Objective 1 – Format the stretch of entries from their start through the line containing "3: (668, 338)" as a numbered list, leaving out any blank lines.

Page excerpt –
--------------------------------------------------

The third series of My Kitchen Rules was an Australian reality television cooking programme which aired on the Seven Network.

Following the ratings success of the second series, the Seven Network announced the show was renewed for a third season. The third season of My Kitchen Rules started on 30 January 2012. For the first time, a team from New Zealand took part in the show.

Game variations
 This season, there would be twelve teams, two teams from Queensland, New South Wales, Victoria, South Australia, and Western Australia. Only one team from Tasmania (last season had two), and one from New Zealand (show's first).
 Instant Restaurant Elimination Round - the three lowest scoring teams from each group would take part in this round and the lowest scoring team would be eliminated (similar to the first season).
 The prize money for this season and all future seasons increased to AU$250,000.

Teams

Elimination history

 Note:
 – In Round 3 after winning the peoples choice, David & Scott won immunity for the rest of the week and a holiday in Far North Queensland, Pete & Manu stated that they could pick one team to join them on the holiday, also granting that team immunity, they chose Nic & Rocco.

Competition details

Instant Restaurants
During the Instant Restaurant rounds, each team hosts a three-course dinner for judges and fellow teams in their allocated group. They are scored and ranked among their group. After all six teams from the first group had been assessed, it was revealed that the three teams who scored the lowest in each group would be facing elimination. After all six teams from the second group had been assessed, it was revealed that the teams who were facing elimination had to do another round of instant restaurant. After all six teams involved had been assessed, the team who scored the lowest would be eliminated from the competition.

Round 1
 Episodes 1 to 6
 Airdate — 30 January to 7 February
 Description — The first of the two instant restaurant groups are introduced into the competition in Round 1. The three lowest scoring teams at the end of this round go into the elimination round.

Round 2
 Episodes 7 to 12
 Airdate — 8 to 16 February
 Description — The second group now start their Instant Restaurant round. The same rules from the previous round apply and the three lowest scoring teams go into the elimination round.

Round 3
 Episodes 13 to 18
 Airdate — 20 February to 28 February
 Description — The bottom three teams from each instant restaurant group compete against each other in Round 3. The lowest scoring team at the end of this round is eliminated.

--------------------------------------------------

Extracted data entries
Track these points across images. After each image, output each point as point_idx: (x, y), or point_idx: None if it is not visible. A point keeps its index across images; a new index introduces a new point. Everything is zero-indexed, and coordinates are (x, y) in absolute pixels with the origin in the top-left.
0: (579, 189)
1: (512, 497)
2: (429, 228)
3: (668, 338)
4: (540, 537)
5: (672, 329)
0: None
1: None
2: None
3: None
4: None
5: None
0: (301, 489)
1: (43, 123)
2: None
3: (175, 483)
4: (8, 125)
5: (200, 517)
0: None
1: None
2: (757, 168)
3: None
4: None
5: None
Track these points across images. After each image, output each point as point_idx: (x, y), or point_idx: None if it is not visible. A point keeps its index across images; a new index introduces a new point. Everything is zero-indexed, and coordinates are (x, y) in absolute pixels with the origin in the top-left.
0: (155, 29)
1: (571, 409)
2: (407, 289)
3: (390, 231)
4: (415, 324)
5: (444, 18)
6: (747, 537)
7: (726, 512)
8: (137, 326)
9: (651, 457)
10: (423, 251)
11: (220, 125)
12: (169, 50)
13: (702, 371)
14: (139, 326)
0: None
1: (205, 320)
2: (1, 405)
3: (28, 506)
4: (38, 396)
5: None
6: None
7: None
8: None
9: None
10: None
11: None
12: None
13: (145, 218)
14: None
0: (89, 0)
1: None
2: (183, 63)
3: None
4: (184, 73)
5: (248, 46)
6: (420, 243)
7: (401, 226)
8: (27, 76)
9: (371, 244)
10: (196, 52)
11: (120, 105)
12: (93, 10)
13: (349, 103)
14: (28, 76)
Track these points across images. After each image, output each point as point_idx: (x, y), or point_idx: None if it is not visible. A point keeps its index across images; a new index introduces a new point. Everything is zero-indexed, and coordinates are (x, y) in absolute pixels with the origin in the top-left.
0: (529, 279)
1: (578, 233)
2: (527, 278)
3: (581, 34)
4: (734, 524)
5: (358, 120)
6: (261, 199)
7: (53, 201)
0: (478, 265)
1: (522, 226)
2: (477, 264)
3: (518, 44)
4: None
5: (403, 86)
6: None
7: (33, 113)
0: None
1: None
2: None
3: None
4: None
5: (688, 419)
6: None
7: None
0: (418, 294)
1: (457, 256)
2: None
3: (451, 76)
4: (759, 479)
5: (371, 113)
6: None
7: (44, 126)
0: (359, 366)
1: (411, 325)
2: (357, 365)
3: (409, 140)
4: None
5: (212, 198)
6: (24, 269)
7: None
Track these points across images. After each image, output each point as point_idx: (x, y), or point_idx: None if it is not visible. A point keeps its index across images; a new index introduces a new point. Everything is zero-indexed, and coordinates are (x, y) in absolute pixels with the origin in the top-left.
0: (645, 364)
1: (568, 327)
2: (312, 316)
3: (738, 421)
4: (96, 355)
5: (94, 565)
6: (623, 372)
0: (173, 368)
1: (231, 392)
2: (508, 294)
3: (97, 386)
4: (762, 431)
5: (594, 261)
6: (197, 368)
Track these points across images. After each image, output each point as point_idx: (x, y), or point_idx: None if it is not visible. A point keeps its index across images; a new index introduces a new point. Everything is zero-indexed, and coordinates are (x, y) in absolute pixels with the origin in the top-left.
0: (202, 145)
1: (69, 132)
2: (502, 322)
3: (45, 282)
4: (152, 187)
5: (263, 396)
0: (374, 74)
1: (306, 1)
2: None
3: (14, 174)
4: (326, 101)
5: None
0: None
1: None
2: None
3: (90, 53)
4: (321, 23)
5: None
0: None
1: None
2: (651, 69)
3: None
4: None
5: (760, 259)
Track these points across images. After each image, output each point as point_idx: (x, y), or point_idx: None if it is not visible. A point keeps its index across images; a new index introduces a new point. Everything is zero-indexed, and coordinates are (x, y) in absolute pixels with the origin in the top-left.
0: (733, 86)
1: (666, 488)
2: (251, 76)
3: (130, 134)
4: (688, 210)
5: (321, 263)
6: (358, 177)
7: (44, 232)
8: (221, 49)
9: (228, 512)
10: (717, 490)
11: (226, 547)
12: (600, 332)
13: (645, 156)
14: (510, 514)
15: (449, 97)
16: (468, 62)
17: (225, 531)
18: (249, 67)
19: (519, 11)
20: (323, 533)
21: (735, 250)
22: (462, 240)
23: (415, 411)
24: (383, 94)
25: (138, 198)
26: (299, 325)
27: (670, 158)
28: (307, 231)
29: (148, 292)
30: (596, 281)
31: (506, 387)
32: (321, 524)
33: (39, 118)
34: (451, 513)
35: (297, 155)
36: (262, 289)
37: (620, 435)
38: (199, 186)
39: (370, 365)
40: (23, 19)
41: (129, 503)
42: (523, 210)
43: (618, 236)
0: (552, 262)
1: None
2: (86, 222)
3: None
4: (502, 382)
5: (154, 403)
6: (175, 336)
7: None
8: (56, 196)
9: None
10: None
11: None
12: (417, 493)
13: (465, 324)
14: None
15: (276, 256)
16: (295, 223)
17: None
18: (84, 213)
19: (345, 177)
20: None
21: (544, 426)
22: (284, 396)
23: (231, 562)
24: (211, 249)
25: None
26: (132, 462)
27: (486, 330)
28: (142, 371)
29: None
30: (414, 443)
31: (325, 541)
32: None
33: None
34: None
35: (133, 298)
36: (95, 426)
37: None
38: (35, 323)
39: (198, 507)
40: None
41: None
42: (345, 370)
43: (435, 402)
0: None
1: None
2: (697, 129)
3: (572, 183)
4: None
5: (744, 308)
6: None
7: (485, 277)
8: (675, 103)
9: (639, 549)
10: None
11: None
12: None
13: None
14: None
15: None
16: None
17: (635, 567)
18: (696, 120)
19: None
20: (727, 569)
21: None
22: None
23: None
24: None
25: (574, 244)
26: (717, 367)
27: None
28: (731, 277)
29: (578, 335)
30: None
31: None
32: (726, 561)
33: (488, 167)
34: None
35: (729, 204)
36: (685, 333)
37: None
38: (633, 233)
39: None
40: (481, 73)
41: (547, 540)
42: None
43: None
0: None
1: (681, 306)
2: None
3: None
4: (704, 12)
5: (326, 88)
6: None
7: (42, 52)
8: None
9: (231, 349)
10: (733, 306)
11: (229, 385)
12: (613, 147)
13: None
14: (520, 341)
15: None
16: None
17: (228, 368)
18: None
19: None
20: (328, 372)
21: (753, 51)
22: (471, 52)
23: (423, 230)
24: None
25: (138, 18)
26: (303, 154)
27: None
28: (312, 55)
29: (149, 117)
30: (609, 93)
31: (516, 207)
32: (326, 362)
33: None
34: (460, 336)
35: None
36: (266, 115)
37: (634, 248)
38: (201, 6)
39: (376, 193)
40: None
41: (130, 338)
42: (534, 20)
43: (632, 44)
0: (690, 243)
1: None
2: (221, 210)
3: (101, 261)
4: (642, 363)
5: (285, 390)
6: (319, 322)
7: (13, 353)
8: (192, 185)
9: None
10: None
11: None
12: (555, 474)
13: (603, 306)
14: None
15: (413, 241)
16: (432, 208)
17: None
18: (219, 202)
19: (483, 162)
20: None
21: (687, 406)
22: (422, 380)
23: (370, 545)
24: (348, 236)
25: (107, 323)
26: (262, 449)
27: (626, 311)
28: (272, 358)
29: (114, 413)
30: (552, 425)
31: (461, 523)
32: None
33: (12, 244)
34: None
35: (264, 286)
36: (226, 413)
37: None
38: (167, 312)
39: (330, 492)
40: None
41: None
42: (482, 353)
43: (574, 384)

--------------------------------------------------

Objective 2 – According to the text on the third series of My Kitchen Rules, what amount did the prize money increase to?

Worked answer 1 –
1. Track these points across images. After each image, output each point as point_idx: (x, y), or point_idx: None if it is not visible. A point keeps its index across images; a new index introduces a new point. Everything is zero-indexed, and coordinates are (x, y) in absolute pixels with the origin in the top-left.
2. 0: (579, 189)
3. 1: (512, 497)
4. 2: (429, 228)
5. 3: (668, 338)

Worked answer 2 – AU$250,000.